Concern about Iron Supplementation
It is well known by physicians specializing in supportive nutritional cancer protocols that iron fuels cancer growth. Originally most physicians becoming aware of these published studies shied away from trying artemisinin if it required concurrent iron supplementation to work.

Dr. Singh says that cancers that have developed (not been implanted) in biological tissue usually have sequestered enough iron so that it is generally not necessary to take supplemental iron for the artemisinin to be effective. Dr. Singh started treating several cancer patients in India without an iron supplement and had observed a positive response.

Once physicians realized they did not have to give their patients iron to potentiate the artemisinin, several physicians started their terminal cancer patients on low doses. As word traveled through the cancer network, many patients who had exhausted all other options also initiated self-treatment with artemisinin. However, the possibility that concurrent intake of an iron supplement may enhance the effectiveness of artemisinin has not been further explored.

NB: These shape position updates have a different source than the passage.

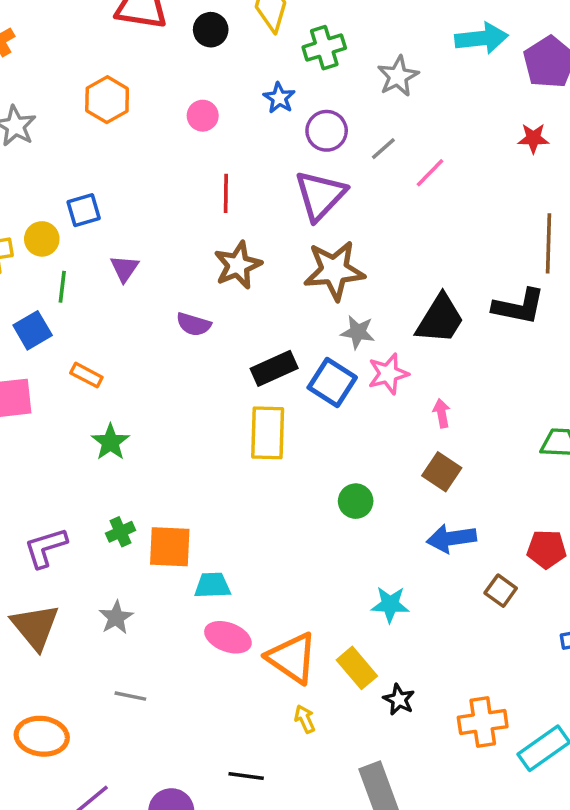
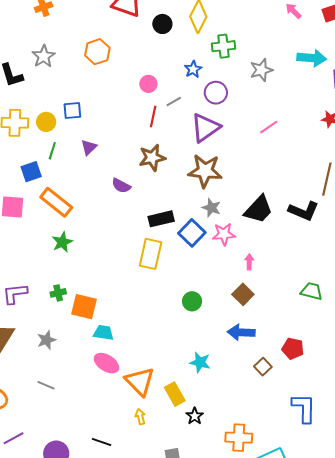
pink circle: (203, 116) -> (148, 84), moved
gray line: (383, 149) -> (174, 101), moved
orange rectangle: (86, 375) -> (56, 202), size x1.8

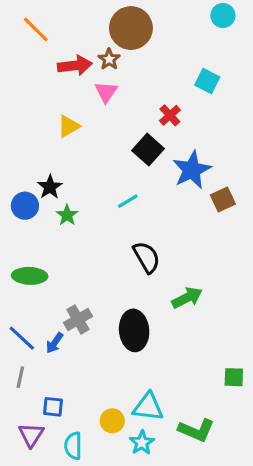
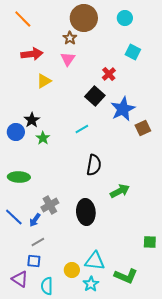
cyan circle: (223, 16) -> (125, 18), moved
red arrow: (75, 65) -> (32, 54), moved
black semicircle: (147, 257) -> (94, 165), turned 40
gray line: (20, 377) -> (38, 242), moved, turned 48
purple triangle: (31, 435) -> (20, 279), turned -30

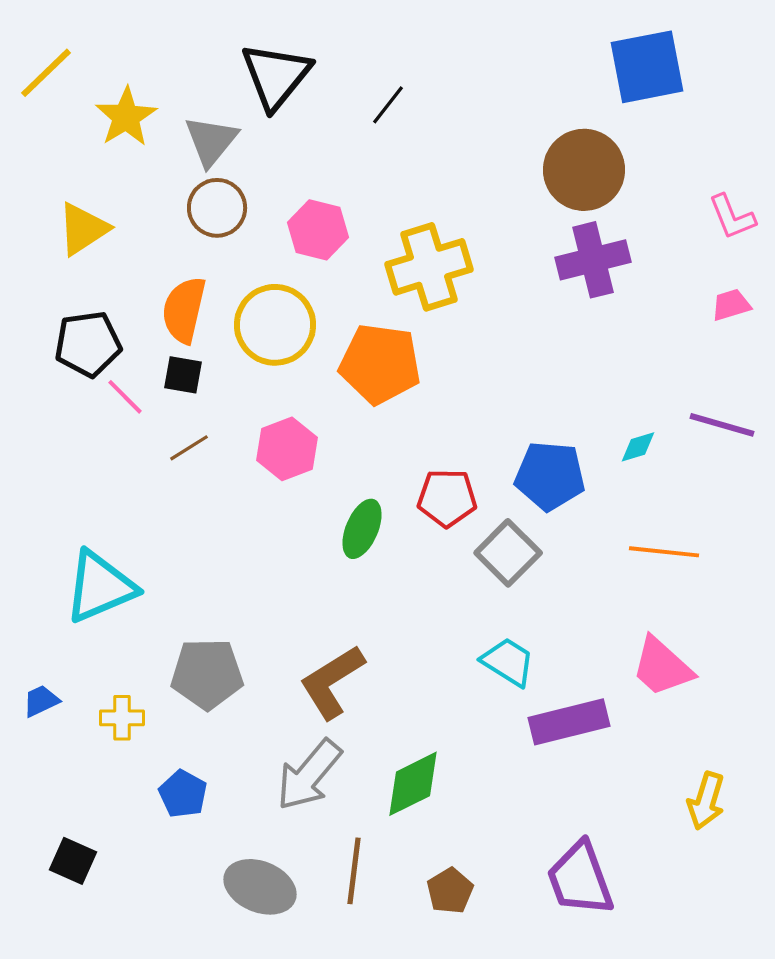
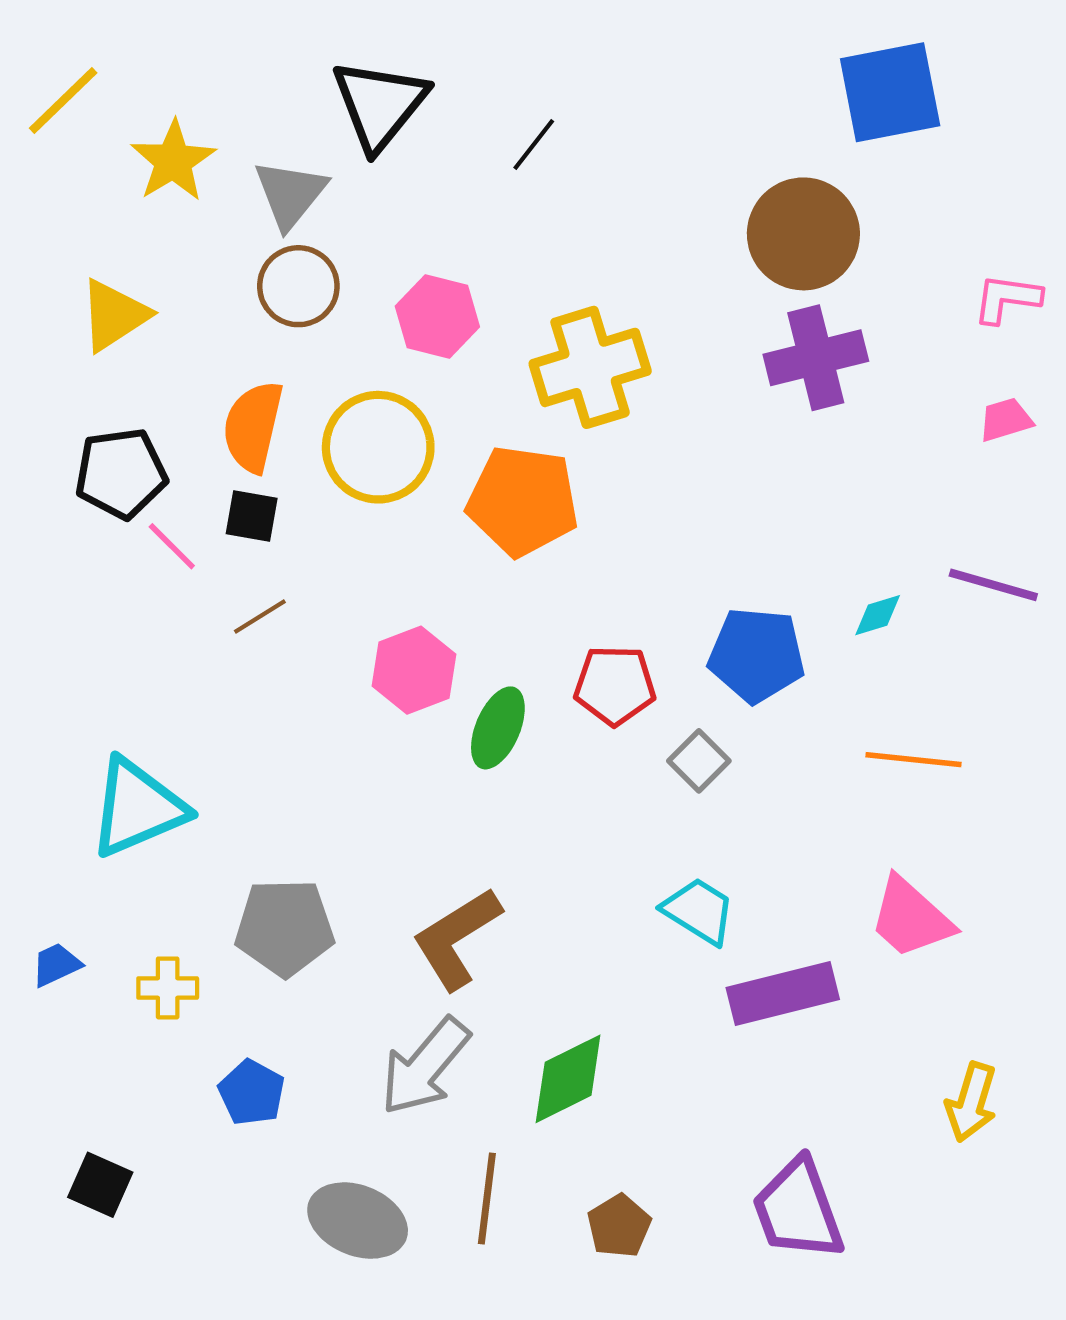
pink L-shape: (732, 217) -> (1007, 299), turned 120
pink hexagon: (287, 449) -> (414, 670), moved
gray square: (508, 553) -> (699, 761), size x0.7

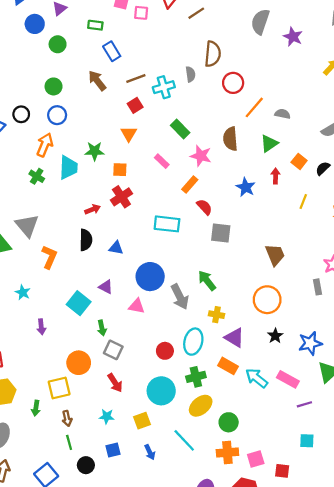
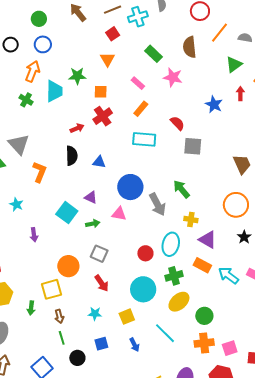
brown semicircle: (230, 139) -> (190, 47), moved
orange rectangle: (190, 185) -> (141, 109), moved
green arrow: (102, 328) -> (93, 224), moved, turned -88

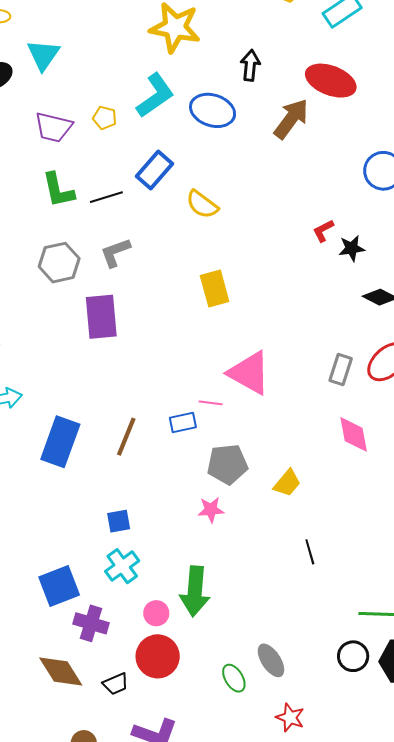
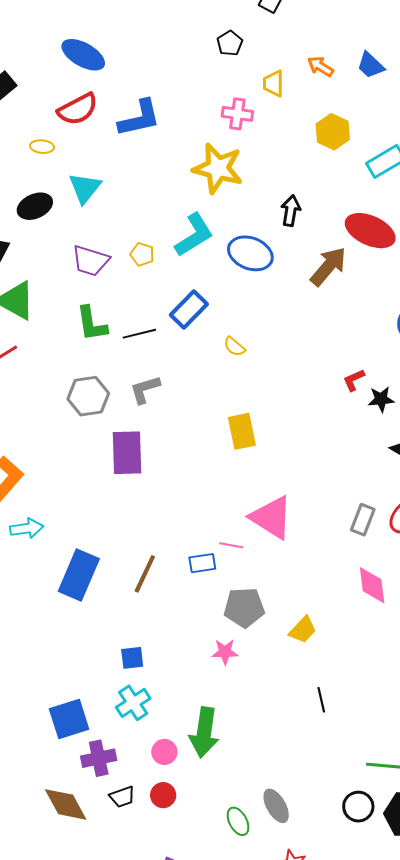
yellow semicircle: (202, 204) -> (234, 347), size x0.7
purple cross: (91, 623) -> (99, 758), turned -32
red circle: (158, 656) -> (163, 795), size x0.6
black trapezoid: (116, 684) -> (122, 797), moved

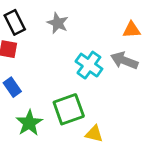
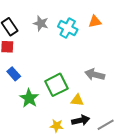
gray arrow: (124, 61) -> (95, 75), moved
cyan cross: (89, 65) -> (68, 28), moved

Early Success with Canine Osteosarcoma
Treatment with artemisinin was started on a dog with a bone cancer so severe it could not walk across the room. Within five days of treatment the dog was able to walk normally, and X-rays confirmed the disappearance of the tumor. Several dogs with lymphosarcoma had also been treated with artemisinin with an immediate reduction in tumor size. In all these canine cases, an iron supplement was used.